[Saved entries]
—————

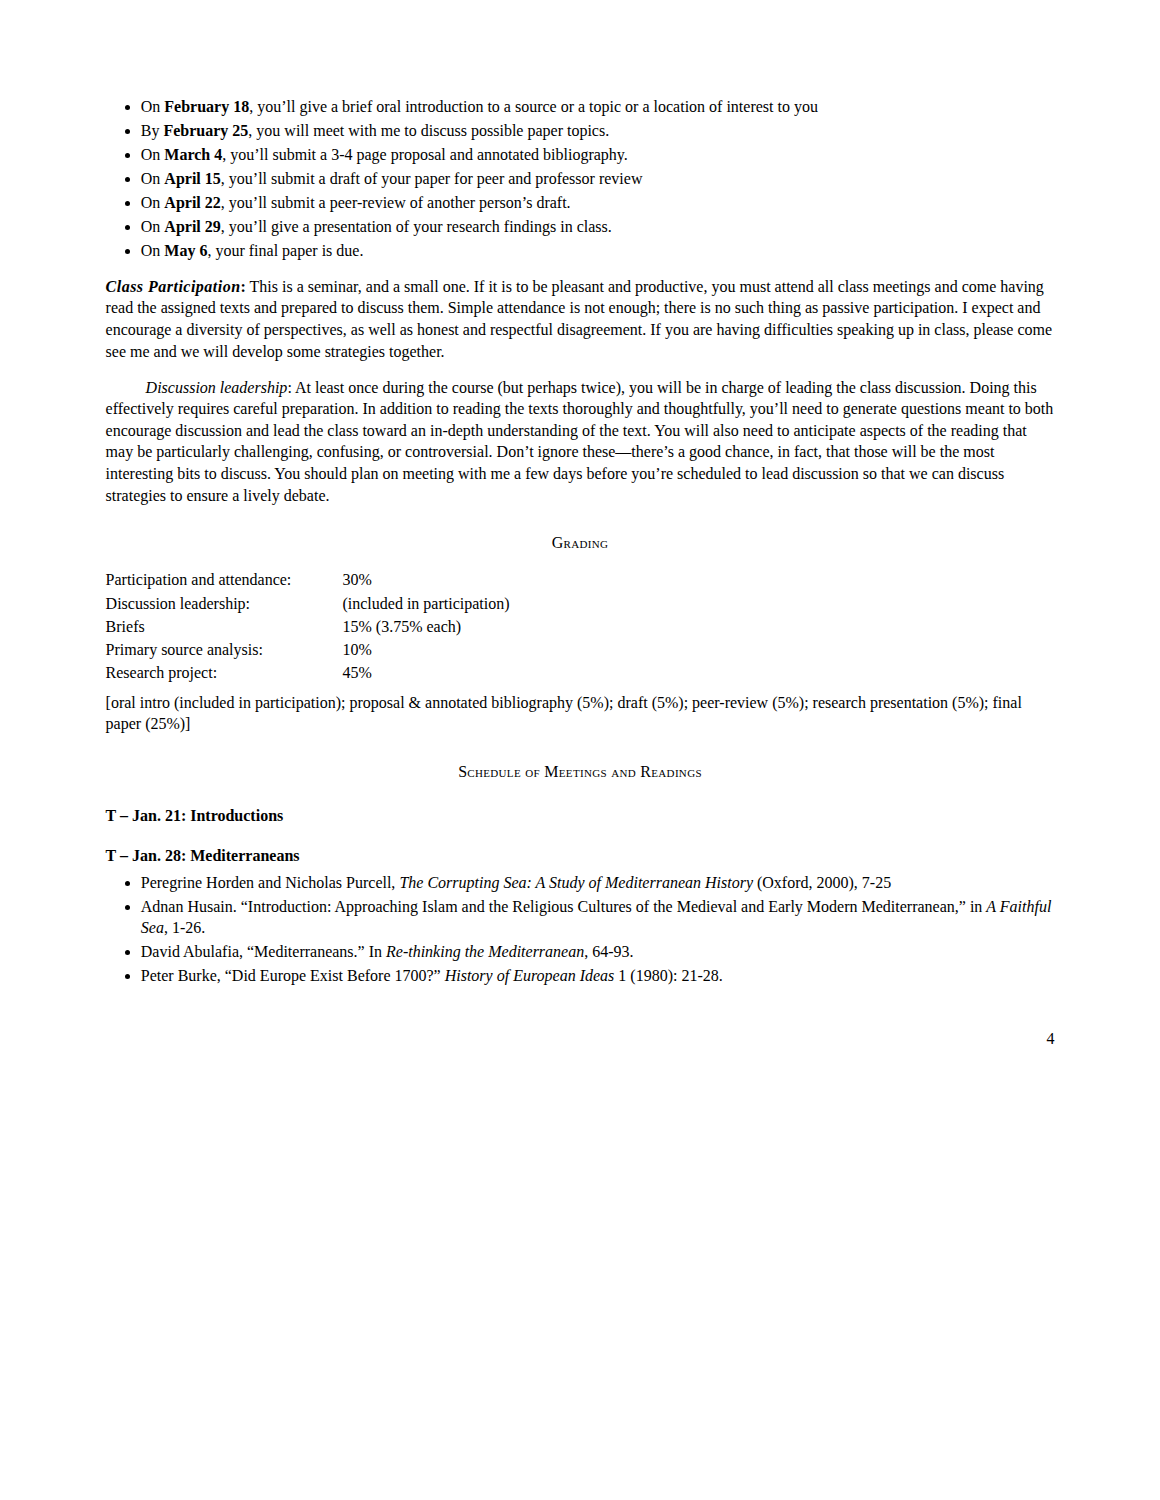On February 18, you’ll give a brief oral introduction to a source or a topic or a location of interest to you
By February 25, you will meet with me to discuss possible paper topics.
On March 4, you’ll submit a 3-4 page proposal and annotated bibliography.
On April 15, you’ll submit a draft of your paper for peer and professor review
On April 22, you’ll submit a peer-review of another person’s draft.
On April 29, you’ll give a presentation of your research findings in class.
On May 6, your final paper is due.
Class Participation: This is a seminar, and a small one. If it is to be pleasant and productive, you must attend all class meetings and come having read the assigned texts and prepared to discuss them. Simple attendance is not enough; there is no such thing as passive participation. I expect and encourage a diversity of perspectives, as well as honest and respectful disagreement. If you are having difficulties speaking up in class, please come see me and we will develop some strategies together.
Discussion leadership: At least once during the course (but perhaps twice), you will be in charge of leading the class discussion. Doing this effectively requires careful preparation. In addition to reading the texts thoroughly and thoughtfully, you’ll need to generate questions meant to both encourage discussion and lead the class toward an in-depth understanding of the text. You will also need to anticipate aspects of the reading that may be particularly challenging, confusing, or controversial. Don’t ignore these—there’s a good chance, in fact, that those will be the most interesting bits to discuss. You should plan on meeting with me a few days before you’re scheduled to lead discussion so that we can discuss strategies to ensure a lively debate.
Grading
| Participation and attendance: | 30% |
| Discussion leadership: | (included in participation) |
| Briefs | 15% (3.75% each) |
| Primary source analysis: | 10% |
| Research project: | 45% |
[oral intro (included in participation); proposal & annotated bibliography (5%); draft (5%); peer-review (5%); research presentation (5%); final paper (25%)]
Schedule of Meetings and Readings
T – Jan. 21: Introductions
T – Jan. 28: Mediterraneans
Peregrine Horden and Nicholas Purcell, The Corrupting Sea: A Study of Mediterranean History (Oxford, 2000), 7-25
Adnan Husain. “Introduction: Approaching Islam and the Religious Cultures of the Medieval and Early Modern Mediterranean,” in A Faithful Sea, 1-26.
David Abulafia, “Mediterraneans.” In Re-thinking the Mediterranean, 64-93.
Peter Burke, “Did Europe Exist Before 1700?” History of European Ideas 1 (1980): 21-28.
4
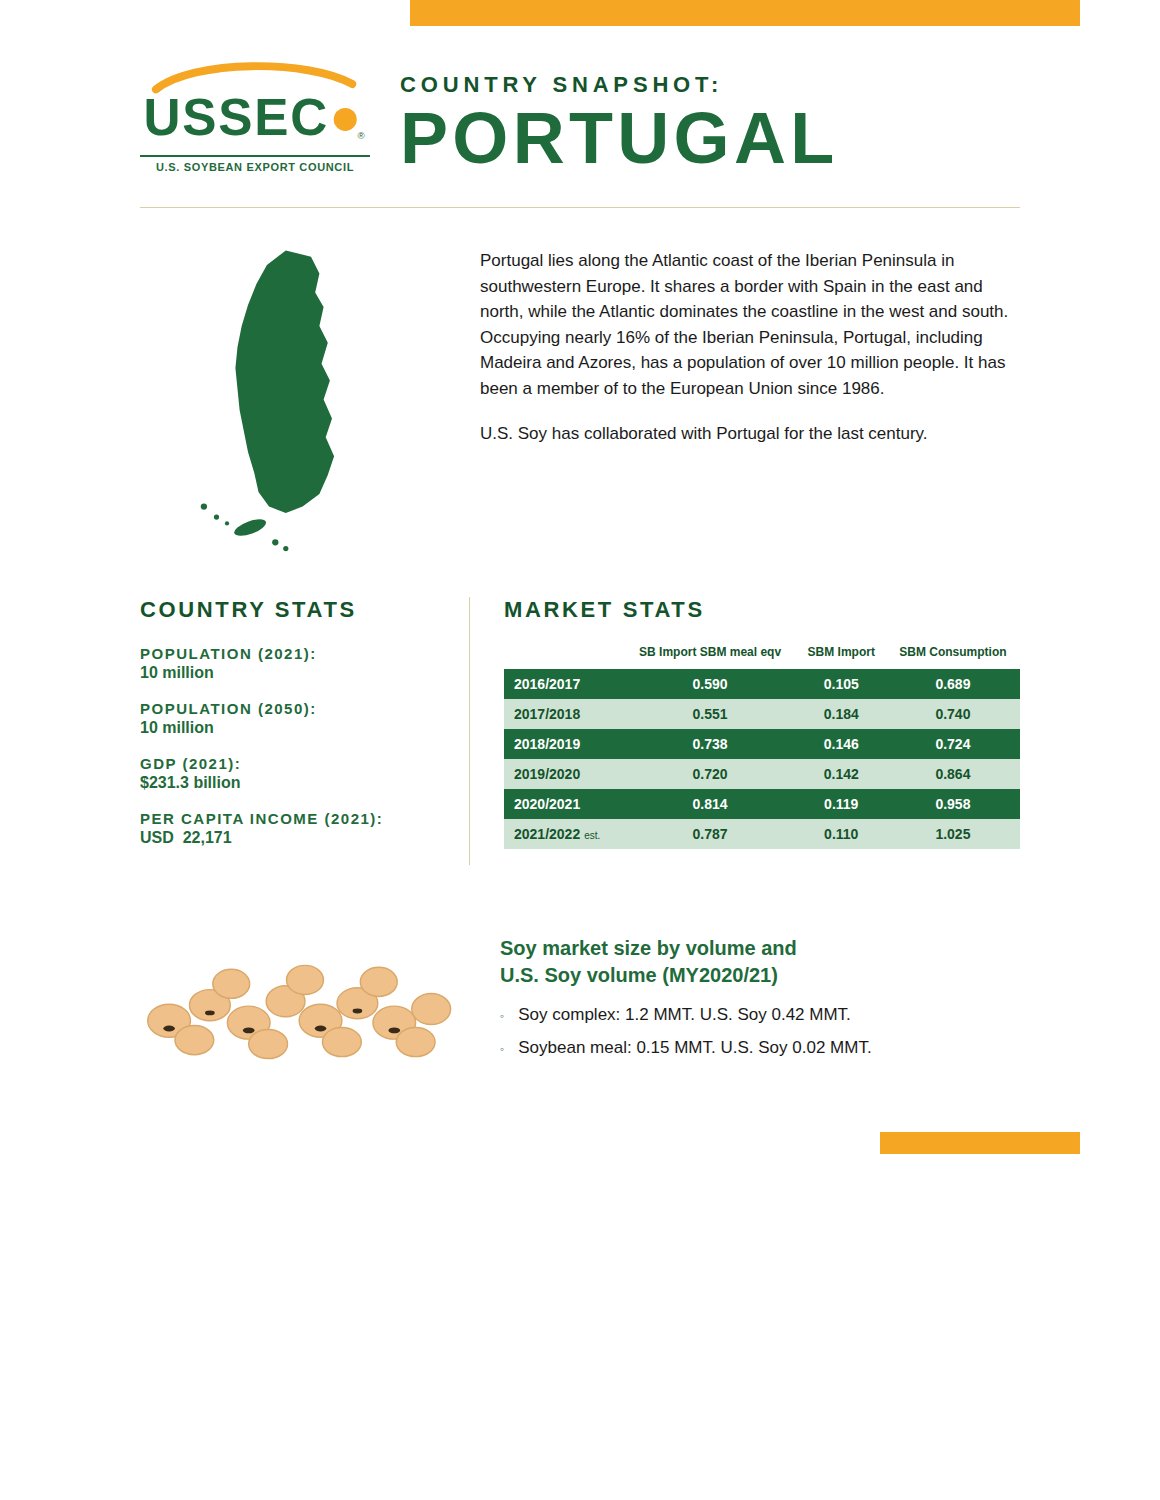USSEC ®
U.S. SOYBEAN EXPORT COUNCIL
COUNTRY SNAPSHOT:
PORTUGAL
Portugal lies along the Atlantic coast of the Iberian Peninsula in southwestern Europe. It shares a border with Spain in the east and north, while the Atlantic dominates the coastline in the west and south. Occupying nearly 16% of the Iberian Peninsula, Portugal, including Madeira and Azores, has a population of over 10 million people. It has been a member of to the European Union since 1986.
U.S. Soy has collaborated with Portugal for the last century.
COUNTRY STATS
POPULATION (2021):
10 million
POPULATION (2050):
10 million
GDP (2021):
$231.3 billion
PER CAPITA INCOME (2021):
USD 22,171
MARKET STATS
| | SB Import SBM meal eqv | SBM Import | SBM Consumption |
| --- | --- | --- | --- |
| 2016/2017 | 0.590 | 0.105 | 0.689 |
| 2017/2018 | 0.551 | 0.184 | 0.740 |
| 2018/2019 | 0.738 | 0.146 | 0.724 |
| 2019/2020 | 0.720 | 0.142 | 0.864 |
| 2020/2021 | 0.814 | 0.119 | 0.958 |
| 2021/2022 est. | 0.787 | 0.110 | 1.025 |
Soy market size by volume and
U.S. Soy volume (MY2020/21)
◦Soy complex: 1.2 MMT. U.S. Soy 0.42 MMT.
◦Soybean meal: 0.15 MMT. U.S. Soy 0.02 MMT.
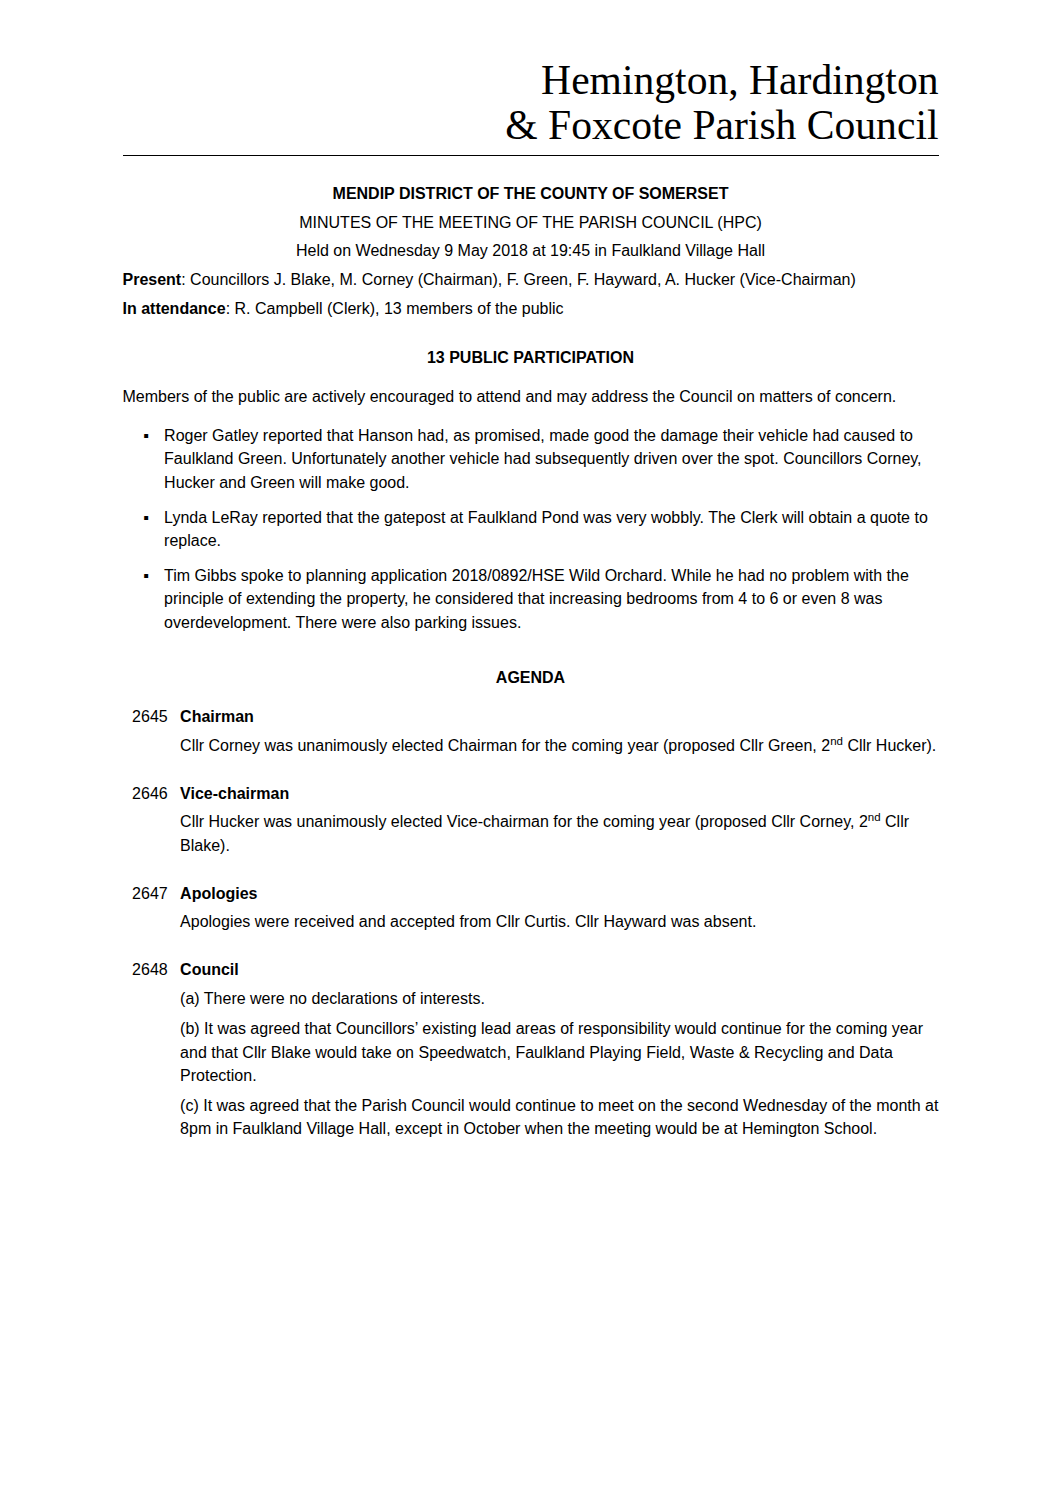Hemington, Hardington
& Foxcote Parish Council
MENDIP DISTRICT OF THE COUNTY OF SOMERSET
MINUTES OF THE MEETING OF THE PARISH COUNCIL (HPC)
Held on Wednesday 9 May 2018 at 19:45 in Faulkland Village Hall
Present: Councillors J. Blake, M. Corney (Chairman), F. Green, F. Hayward, A. Hucker (Vice-Chairman)
In attendance: R. Campbell (Clerk), 13 members of the public
13 PUBLIC PARTICIPATION
Members of the public are actively encouraged to attend and may address the Council on matters of concern.
Roger Gatley reported that Hanson had, as promised, made good the damage their vehicle had caused to Faulkland Green. Unfortunately another vehicle had subsequently driven over the spot. Councillors Corney, Hucker and Green will make good.
Lynda LeRay reported that the gatepost at Faulkland Pond was very wobbly. The Clerk will obtain a quote to replace.
Tim Gibbs spoke to planning application 2018/0892/HSE Wild Orchard. While he had no problem with the principle of extending the property, he considered that increasing bedrooms from 4 to 6 or even 8 was overdevelopment. There were also parking issues.
AGENDA
2645
Chairman
Cllr Corney was unanimously elected Chairman for the coming year (proposed Cllr Green, 2nd Cllr Hucker).
2646
Vice-chairman
Cllr Hucker was unanimously elected Vice-chairman for the coming year (proposed Cllr Corney, 2nd Cllr Blake).
2647
Apologies
Apologies were received and accepted from Cllr Curtis. Cllr Hayward was absent.
2648
Council
(a) There were no declarations of interests.
(b) It was agreed that Councillors’ existing lead areas of responsibility would continue for the coming year and that Cllr Blake would take on Speedwatch, Faulkland Playing Field, Waste & Recycling and Data Protection.
(c) It was agreed that the Parish Council would continue to meet on the second Wednesday of the month at 8pm in Faulkland Village Hall, except in October when the meeting would be at Hemington School.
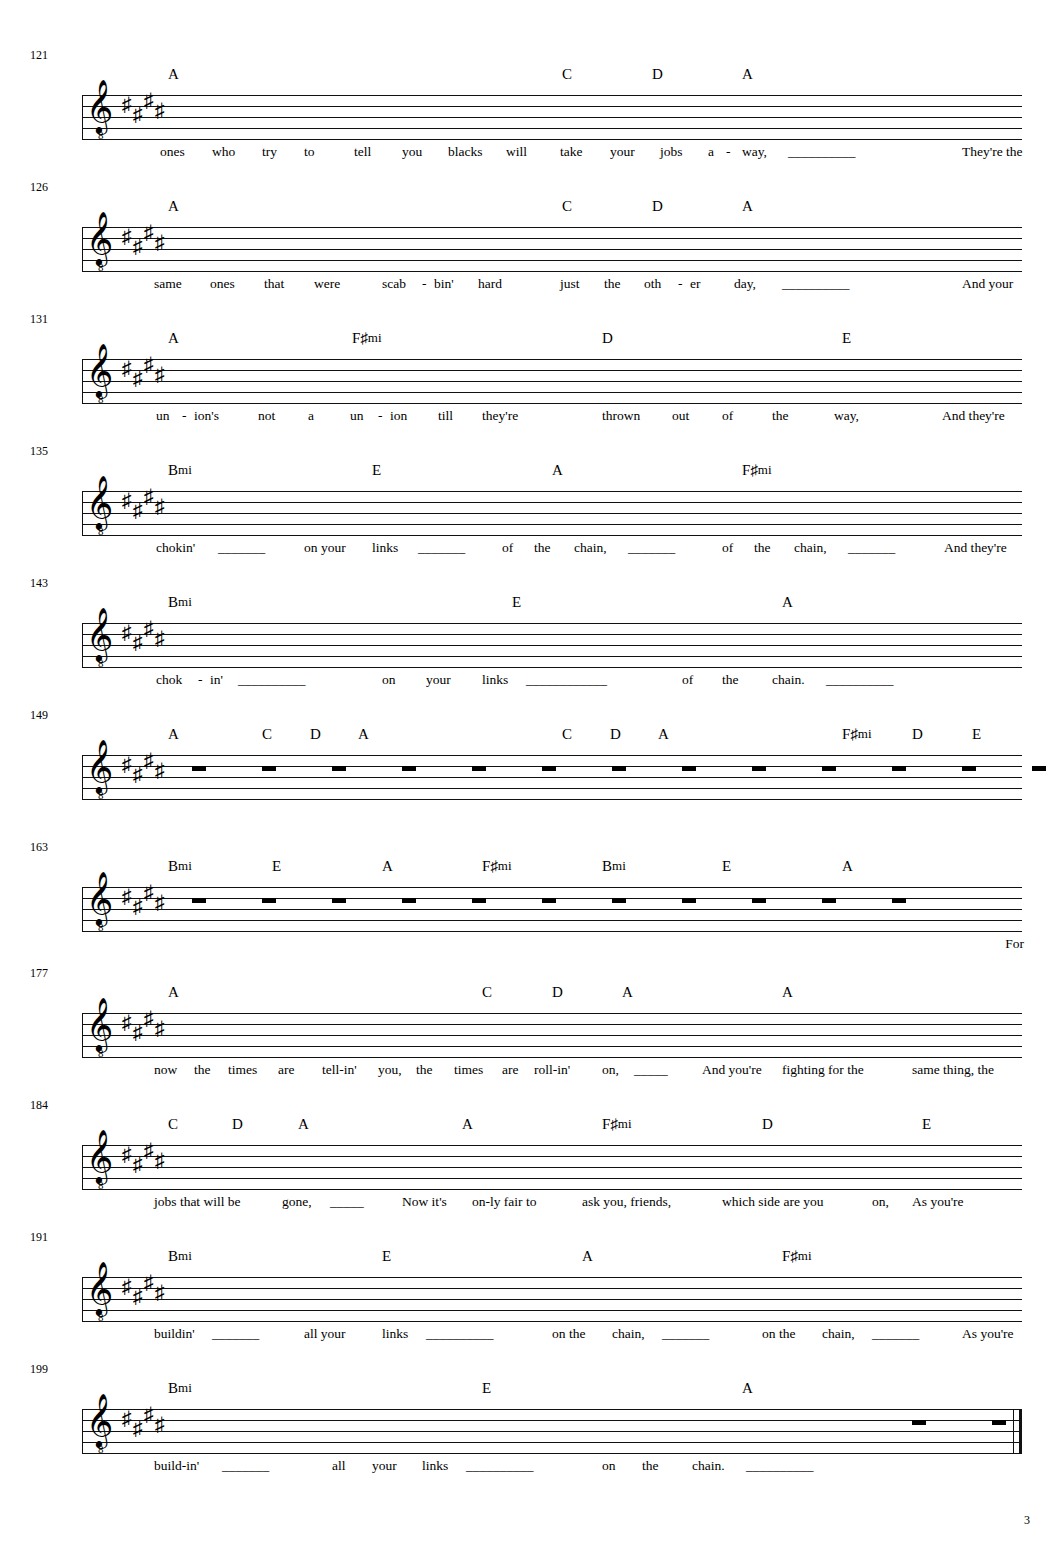121
A C D A
𝄞8
♯♯♯♯
ones who try to tell you blacks will take your jobs a - way, __________ They're the
126
A C D A
𝄞8
♯♯♯♯
same ones that were scab - bin' hard just the oth - er day, __________ And your
131
A F♯mi D E
𝄞8
♯♯♯♯
un - ion's not a un - ion till they're thrown out of the way, And they're
135
Bmi E A F♯mi
𝄞8
♯♯♯♯
chokin' _______ on your links _______ of the chain, _______ of the chain, _______ And they're
143
Bmi E A
𝄞8
♯♯♯♯
chok - in' __________ on your links ____________ of the chain. __________
149
A C D A C D A F♯mi D E
𝄞8
♯♯♯♯
163
Bmi E A F♯mi Bmi E A
𝄞8
♯♯♯♯
For
177
A C D A A
𝄞8
♯♯♯♯
now the times are tell-in' you, the times are roll-in' on, _____ And you're fighting for the same thing, the
184
C D A A F♯mi D E
𝄞8
♯♯♯♯
jobs that will be gone, _____ Now it's on-ly fair to ask you, friends, which side are you on, As you're
191
Bmi E A F♯mi
𝄞8
♯♯♯♯
buildin' _______ all your links __________ on the chain, _______ on the chain, _______ As you're
199
Bmi E A
𝄞8
♯♯♯♯
build-in' _______ all your links __________ on the chain. __________
3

—————

### Your instructions
Could you set down, word for word, only the lines above from the line with "On May 6, your final paper is due." to the line with "Class Participation: This", including both?

### Exercise answer
On May 6, your final paper is due.
Class Participation: This is a seminar, and a small one. If it is to be pleasant and productive, you must attend all class meetings and come having read the assigned texts and prepared to discuss them. Simple attendance is not enough; there is no such thing as passive participation. I expect and encourage a diversity of perspectives, as well as honest and respectful disagreement. If you are having difficulties speaking up in class, please come see me and we will develop some strategies together.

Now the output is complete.